One big difference between the two of them can be found in comparing them to other types of heroes. Luke is more like Perseus. Great power but he doesn’t know it at first. Rey is more like Spiderman. Suddenly having the force awaken in her and have all these powers at hand and not knowing what to do with them. I can’t think of a Greek hero like that, but she is very similar to Arthur (pulls the sword from the stone and is suddenly king with all the powers that come with the title). Neither Luke nor Rey have any problem tapping into the force to do things. Luke blocks blaster bolts after a few minutes and is able to use the force to aim better than the targeting computer with no instruction other than “use the force”. He picks up his saber with no instruction and only fails with his X-wing because he perceives it is too big before Yoda shows him it isn’t. With Rey, Kylo does everything first and she picks it up from him. The scene of Rey with the Stromtrooper runs about the same length as Luke trying to pick up his saber in the Wampa cave. The difference is that Kylo tried to do that to Rey and Luke has never seen that before. Luke is not the hero of the ST, Rey is. So Rey following in the typical heroes’ journey of mythology is in keeping with what Lucas started. Correction, in keeping with what you find in myths.
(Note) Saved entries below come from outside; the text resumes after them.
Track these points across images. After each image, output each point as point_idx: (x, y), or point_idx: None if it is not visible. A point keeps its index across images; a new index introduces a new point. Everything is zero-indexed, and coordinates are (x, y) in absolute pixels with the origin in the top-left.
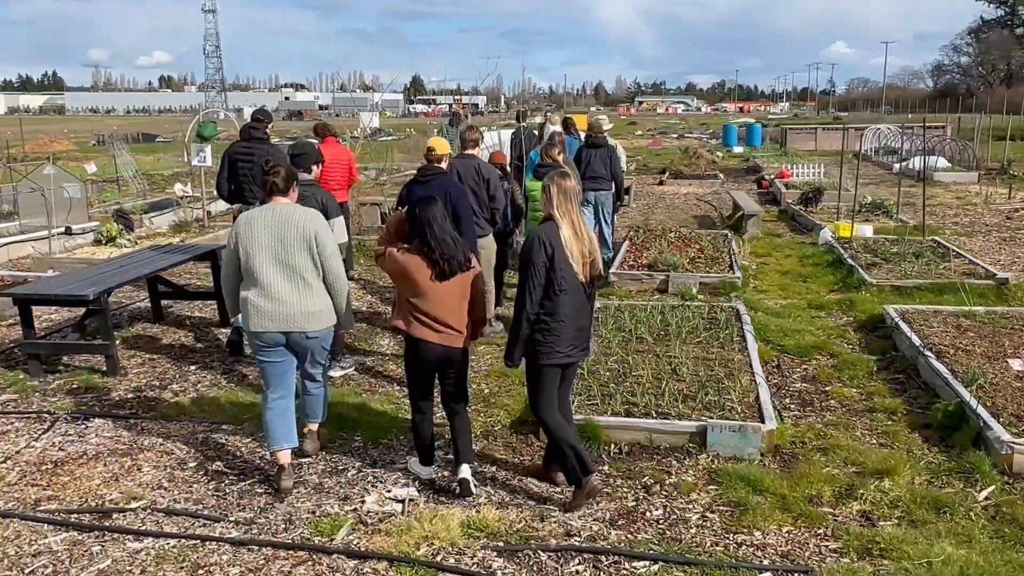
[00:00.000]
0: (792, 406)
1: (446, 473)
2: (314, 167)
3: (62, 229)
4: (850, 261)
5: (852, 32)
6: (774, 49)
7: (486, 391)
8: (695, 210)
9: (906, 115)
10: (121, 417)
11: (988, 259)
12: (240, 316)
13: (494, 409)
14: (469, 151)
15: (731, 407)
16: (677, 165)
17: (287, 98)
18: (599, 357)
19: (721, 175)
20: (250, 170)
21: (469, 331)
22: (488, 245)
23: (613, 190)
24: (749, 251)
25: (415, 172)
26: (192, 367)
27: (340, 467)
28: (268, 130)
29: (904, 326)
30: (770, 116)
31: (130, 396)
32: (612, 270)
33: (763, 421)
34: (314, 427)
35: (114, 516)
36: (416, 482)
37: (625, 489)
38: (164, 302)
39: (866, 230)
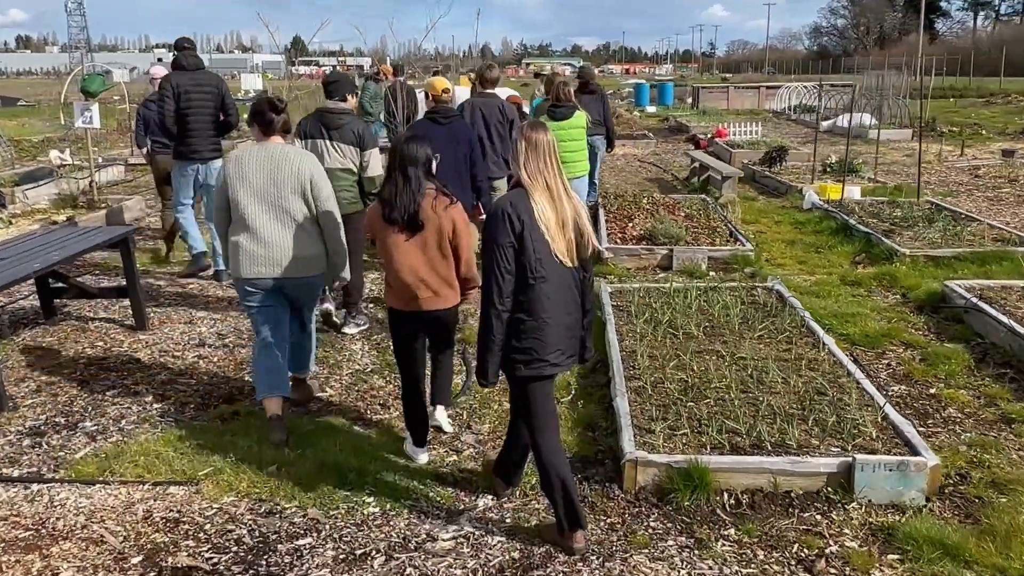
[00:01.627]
0: (909, 419)
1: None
2: (349, 96)
3: None
4: (863, 228)
5: None
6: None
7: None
8: (643, 172)
9: (788, 76)
10: (15, 481)
11: (999, 221)
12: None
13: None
14: (491, 90)
15: (862, 430)
16: None
17: (160, 59)
18: (657, 364)
19: (651, 135)
20: (201, 107)
21: (457, 290)
22: (504, 187)
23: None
24: (739, 217)
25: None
26: (110, 393)
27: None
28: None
29: (988, 308)
30: (656, 77)
31: (26, 444)
32: (604, 245)
33: (915, 451)
34: (304, 377)
35: None
36: None
37: (775, 567)
38: (58, 299)
39: (854, 192)
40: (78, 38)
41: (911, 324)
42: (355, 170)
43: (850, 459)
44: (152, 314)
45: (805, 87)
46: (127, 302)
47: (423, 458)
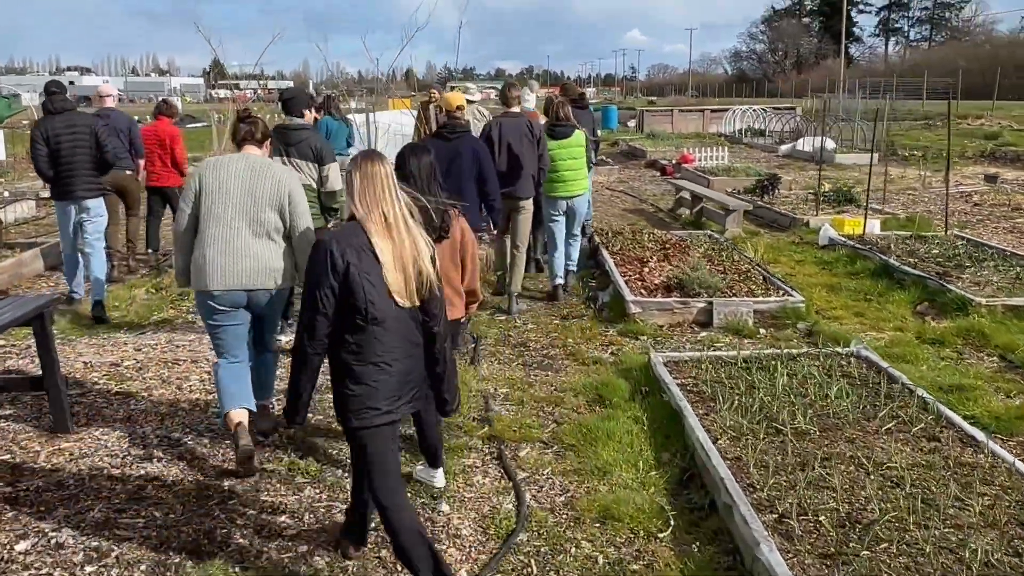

Why you are insisting that learning the force must be difficult is beyond me. That isn’t what we see with Luke. Why should we with Rey? For both characters, there are plenty of obstacles and successes and focusing on Luke’s obstacles while focusing on Rey’s successes is most definitely apples and oranges. Compare their successes (their goals and what they actually achieve) and their failures and both follow the same pattern - some wins, some losses, but generally more wins.